Class Types provide 2 functions:

apply
takes a Subst and a type and applies the Subst to the type by replacing all type variables in the type with types bound according to the Subst.
tv
takes a type and returns all type variables in it.
> instance Types Type where
>     apply s v@(TVar u) = case Map.lookup u s of
>         Just (TScheme _ t) -> apply s t
>         Nothing -> v
>     apply s (TApp f a) = TApp (apply s f) (apply s a)
>     apply s t = t
>
>     tv (TVar u) = [u]
>     tv (TApp f a) = tv f `List.union` tv a
>     tv _ = []

Type is an instance of Types. So, one can apply a Subst to a Type, and get all type variables from a Type.

> instance (Types a) => Types [a] where
>     apply s = map (apply s)
>     tv = List.nub . concat . map tv

A list of Types is also Types.

> instance Types TScheme where
>     apply s (TScheme l e) = TScheme l $ apply (s `subtractMap` l) e
>     tv (TScheme l e) = tv e

TScheme is also Types. When a Subst is applied to a TScheme, type variables that can be instantiated many times are not touched.

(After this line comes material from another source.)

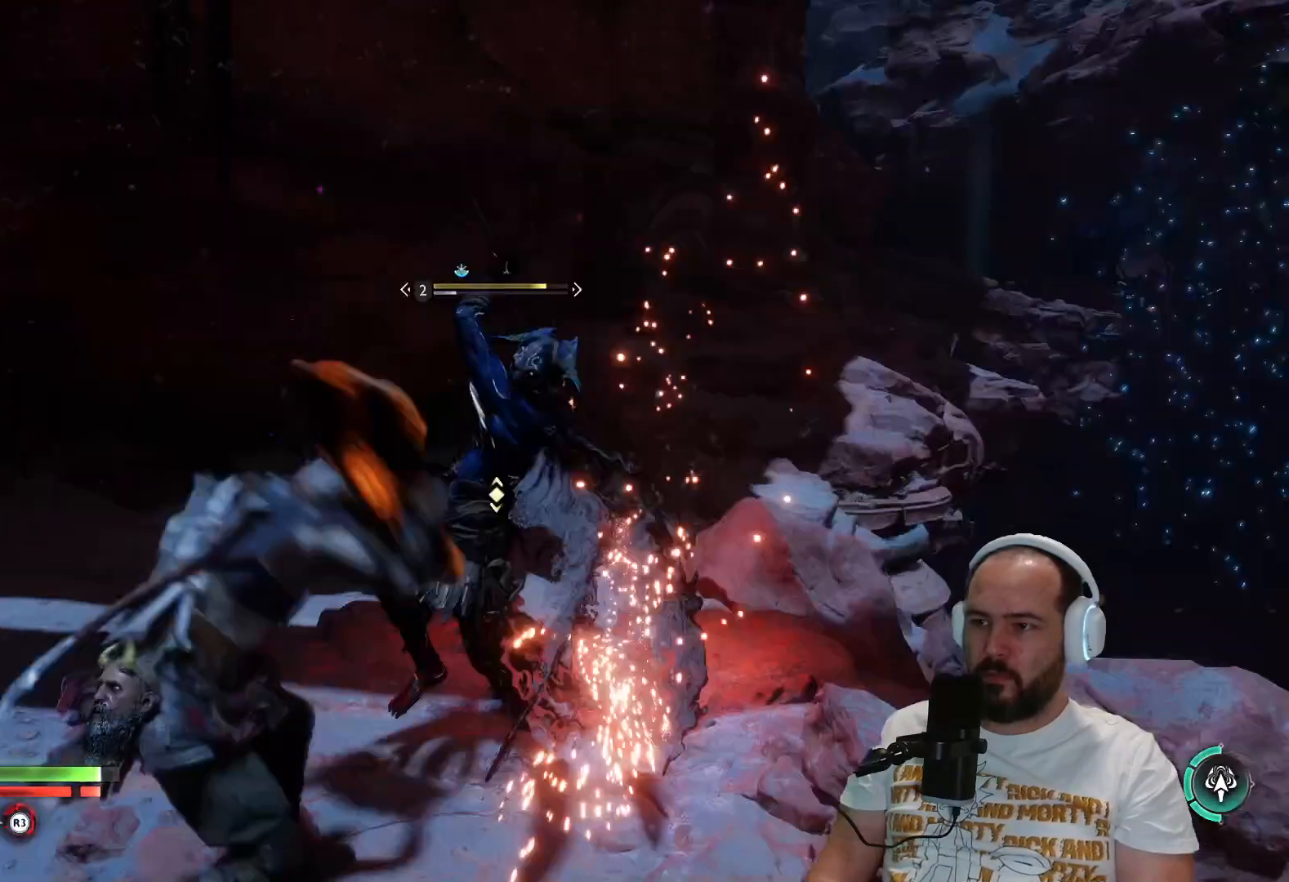
{"buttons": [], "left_stick": "center", "right_stick": "center", "events": []}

> s1 @@ s2 = Map.union s2 s1

@@ operator performs composition of 2 Subst's:

apply (s1 @@ s2) t
==> apply s1 (apply s2 t)

Since Map.union prefers first argument in case of duplicate key, s2 has precedence:

ghci> let s1 = Map.fromList [("a",1), ("b",2)]
ghci> let s2 = Map.fromList [("a",2)]
ghci> s1 @@ s2
fromList [("a",2), ("b",2)]

In case s2 maps type variable a to Int and s1 maps type variable a to Char, s1 @@ s2 maps type variable a to Int.

> mgu (TApp f1 a1) (TApp f2 a2) = do
>     s1 <- mgu f1 f2
>     s2 <- mgu (apply s1 a1) (apply s1 a2)
>     return (s2 @@ s1)
> mgu (TVar v) t = varBind v t
> mgu t (TVar v) = varBind v t
> mgu (TConst c1) (TConst c2)
>     | c1 == c2 = return nullSubst
> mgu _ _ = fail "types do not unify"
>
> varBind u t
>     | t == TVar u = return nullSubst
>     | u `elem` tv t = fail "occurs check fails"
>     | otherwise = return (u +-> TScheme [] t)

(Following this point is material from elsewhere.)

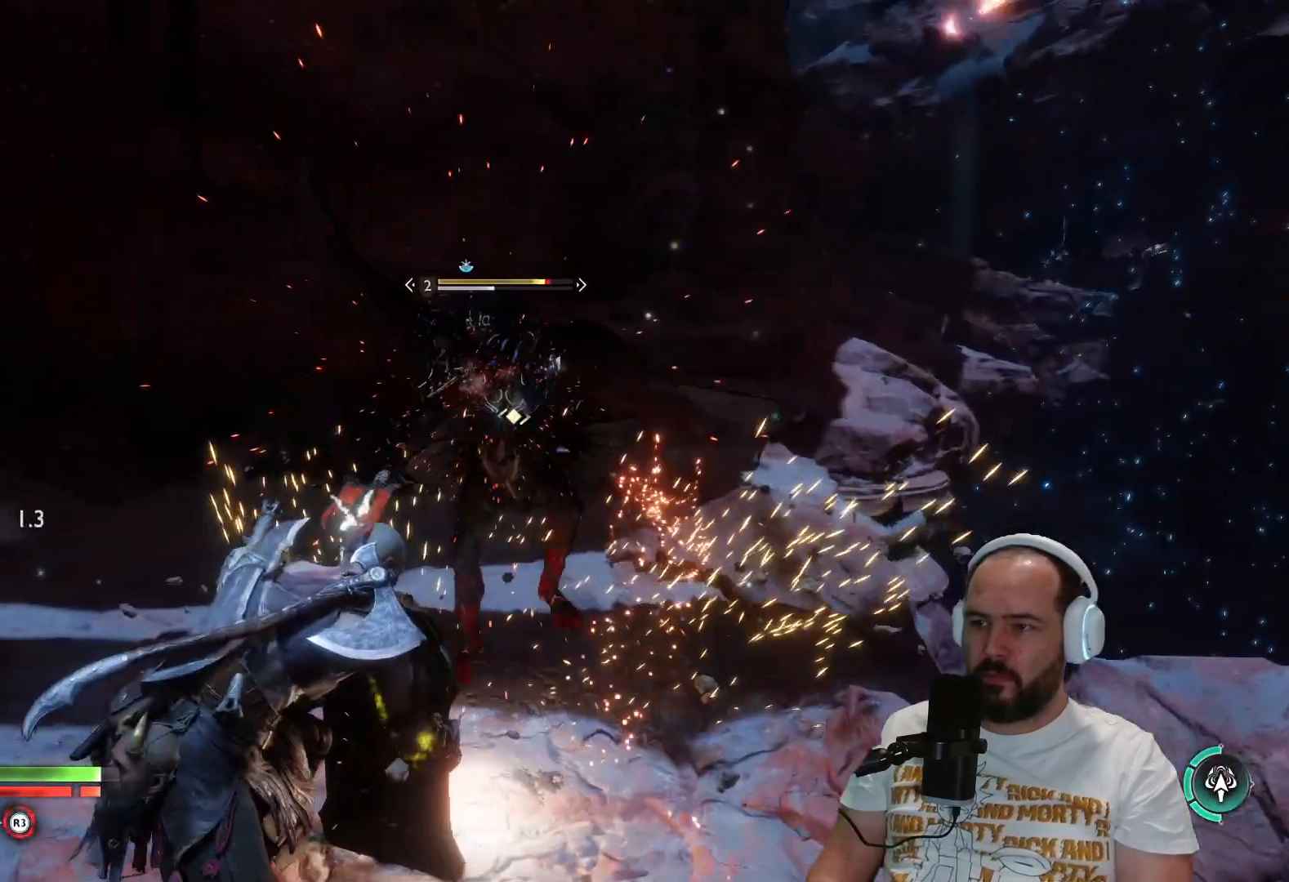
{"buttons": [], "left_stick": "up", "right_stick": "center", "events": [[183, "left_stick", "up"]]}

mgu takes 2 types and finds the most general unifier:

mgu (a -> b) (Int -> b)
==> [(a, Int)]

The most general unifer of 2 types is a unifier: a Subst that can be applied to the 2 types to make them the same type. And any other unifiers can be constructed by composing the most general unifier with some other Subst:

ghci> :l Type
ghci> let t1 = TVar "a" `fn` TVar "b"
ghci> t1
a -> b
ghci> let t2 = tInt `fn` TVar "a"
ghci> t2
Int -> a
ghci> mgu t1 t2
fromList [("a", Int), ("b", Int)]
ghci> it -- value of the last expression (GHCi variable)
fromList [("a", Int), ("b", Int)]
ghci> apply it t1 `tEq` apply it t2
True

varBind function is helper of mgu. When mgu has to find unifier of a type variable and a type, it makes sure the type doesn't contain the type variable. Otherwise, the type can't be bound to the type variable:

ghci> let t1 = TVar "a"
ghci> let t2 = TVar "b" `fn` TVar "a"
ghci> t1
a
ghci> t2
b -> a
ghci> mgu t1 t2
*** Exception: user error (occurs check fails)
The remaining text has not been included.